The Power of Negotiation Translates into Cost Savings
An international manufacturer of automotive industry components with employees and retirees throughout eight U.S. states was seeking to:
- Contain its employee benefit costs
- Maintain the richness of its current benefit package
- Retain access to a strong network of physicians and hospitals.
Challenges for this client included the fact that it was without any U.S.-based human resources leadership in the organization. Further, the client was not large enough to receive adequate claim data from the carriers.
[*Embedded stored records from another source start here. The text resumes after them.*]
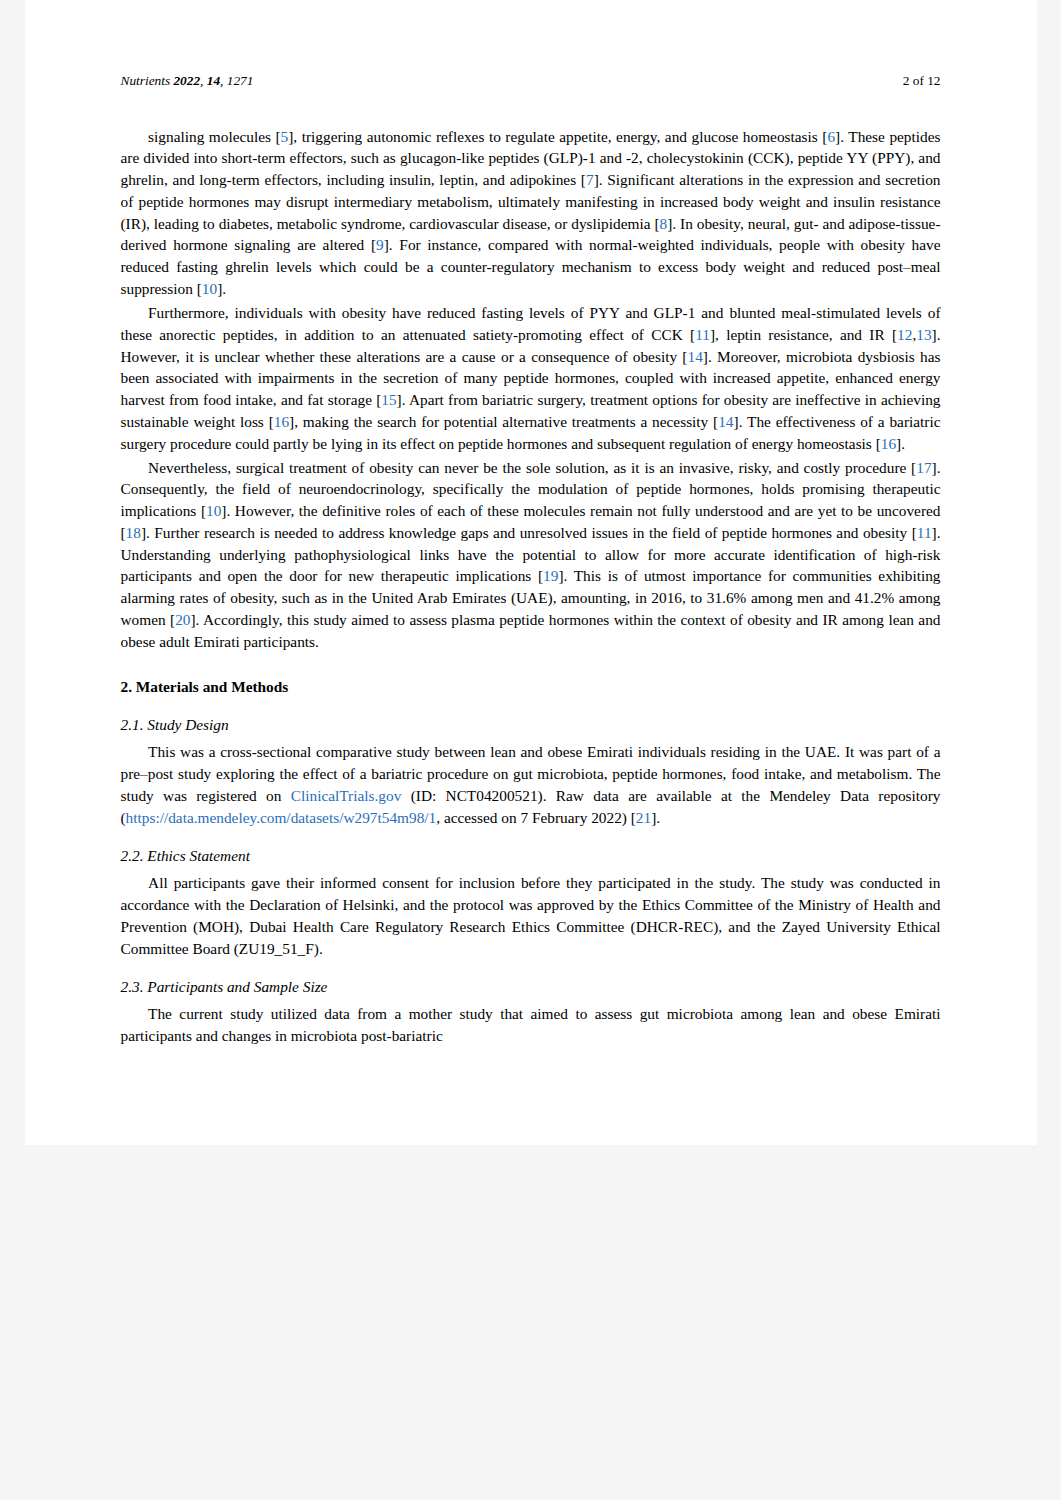Nutrients 2022, 14, 1271 2 of 12
signaling molecules [5], triggering autonomic reflexes to regulate appetite, energy, and glucose homeostasis [6]. These peptides are divided into short-term effectors, such as glucagon-like peptides (GLP)-1 and -2, cholecystokinin (CCK), peptide YY (PPY), and ghrelin, and long-term effectors, including insulin, leptin, and adipokines [7]. Significant alterations in the expression and secretion of peptide hormones may disrupt intermediary metabolism, ultimately manifesting in increased body weight and insulin resistance (IR), leading to diabetes, metabolic syndrome, cardiovascular disease, or dyslipidemia [8]. In obesity, neural, gut- and adipose-tissue-derived hormone signaling are altered [9]. For instance, compared with normal-weighted individuals, people with obesity have reduced fasting ghrelin levels which could be a counter-regulatory mechanism to excess body weight and reduced post–meal suppression [10].
Furthermore, individuals with obesity have reduced fasting levels of PYY and GLP-1 and blunted meal-stimulated levels of these anorectic peptides, in addition to an attenuated satiety-promoting effect of CCK [11], leptin resistance, and IR [12,13]. However, it is unclear whether these alterations are a cause or a consequence of obesity [14]. Moreover, microbiota dysbiosis has been associated with impairments in the secretion of many peptide hormones, coupled with increased appetite, enhanced energy harvest from food intake, and fat storage [15]. Apart from bariatric surgery, treatment options for obesity are ineffective in achieving sustainable weight loss [16], making the search for potential alternative treatments a necessity [14]. The effectiveness of a bariatric surgery procedure could partly be lying in its effect on peptide hormones and subsequent regulation of energy homeostasis [16].
Nevertheless, surgical treatment of obesity can never be the sole solution, as it is an invasive, risky, and costly procedure [17]. Consequently, the field of neuroendocrinology, specifically the modulation of peptide hormones, holds promising therapeutic implications [10]. However, the definitive roles of each of these molecules remain not fully understood and are yet to be uncovered [18]. Further research is needed to address knowledge gaps and unresolved issues in the field of peptide hormones and obesity [11]. Understanding underlying pathophysiological links have the potential to allow for more accurate identification of high-risk participants and open the door for new therapeutic implications [19]. This is of utmost importance for communities exhibiting alarming rates of obesity, such as in the United Arab Emirates (UAE), amounting, in 2016, to 31.6% among men and 41.2% among women [20]. Accordingly, this study aimed to assess plasma peptide hormones within the context of obesity and IR among lean and obese adult Emirati participants.
2. Materials and Methods
2.1. Study Design
This was a cross-sectional comparative study between lean and obese Emirati individuals residing in the UAE. It was part of a pre–post study exploring the effect of a bariatric procedure on gut microbiota, peptide hormones, food intake, and metabolism. The study was registered on ClinicalTrials.gov (ID: NCT04200521). Raw data are available at the Mendeley Data repository (https://data.mendeley.com/datasets/w297t54m98/1, accessed on 7 February 2022) [21].
2.2. Ethics Statement
All participants gave their informed consent for inclusion before they participated in the study. The study was conducted in accordance with the Declaration of Helsinki, and the protocol was approved by the Ethics Committee of the Ministry of Health and Prevention (MOH), Dubai Health Care Regulatory Research Ethics Committee (DHCR-REC), and the Zayed University Ethical Committee Board (ZU19_51_F).
2.3. Participants and Sample Size
The current study utilized data from a mother study that aimed to assess gut microbiota among lean and obese Emirati participants and changes in microbiota post-bariatric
The Liberty Advantage Solution:
Because of the client’s staffing situation, our team made the commitment to establish and maintain a proactive, hands-on approach to accommodate the client’s unique needs. We took the time to get to know the manufacturer’s specific challenges, concerns and questions through a focused discovery process to develop a strategic insurance plan and a strong relationship for support.
Year over year, Liberty actively marketed the medical coverage to other carriers on behalf of the client. In doing so, we were able to leverage the competitive quotes for a reduction in the renewal increase.
By gaining a full understanding of its unique needs and advocating for the client when seeking options, the Liberty team was able to present multiple choices, along with recommendations.
Liberty was able to successfully negotiate double-digit renewal increases:
- Year one – from 13.36 percent down to 7.36 percent
- Year two – from 10.5 percent down to 2.32 percent
- Year three – from 9.8% down to 0.00%
The successful negotiations resulted in a $300,000 savings over three consecutive renewal periods. No plan design or carrier changes needed to be made; therefore, the richness of the benefit package was maintained.
High Claims Yielding a High Renewal
An international industrial engineering and manufacturing firm headquartered in Belgium with U.S. operations in Ohio and Pennsylvania received a 49.6 percent fully insured renewal increase raising their annual medical costs from $2M to $3M in one year due to large claims.
Their challenge: Offer the same rich benefit levels, keep employee contributions well below benchmarking norms, and increase employer contributions by no more than $200K for each business unit.
The management team was reluctant to move from fully insured to partially self-funded, a funding arrangement they were not familiar with, as well as leave the current network of providers.
The Liberty Solution
Because Liberty was monitoring monthly claim activity, the client was aware and prepared for the large renewal increase. We worked closely with the HR team and other members of the management team throughout the year prior to renewal educating them on consumer driven health plans and self-funding as an alternative funding arrangement.
Liberty evaluated third-party administrators and the networks they offering, and stop loss carriers to protect the client from exposure to catastrophic claims under a self-funded arrangement.
We were able to meet all of the group’s objectives of maintaining the current benefit structure, offering a strong network of physicians and hospitals while maintaining employee contributions well below benchmarking norms.
Liberty senior resources conducted Open Enrollment meetings at each location, providing employees direct access to the lead consultant to ensure a smooth transition of the benefit changes.
The client’s cost under a self-funded arrangement with a third-party administrator and stop loss protection reduced the client’s year one expected costs from the 49.6 percent renewal down to 11.0 percent.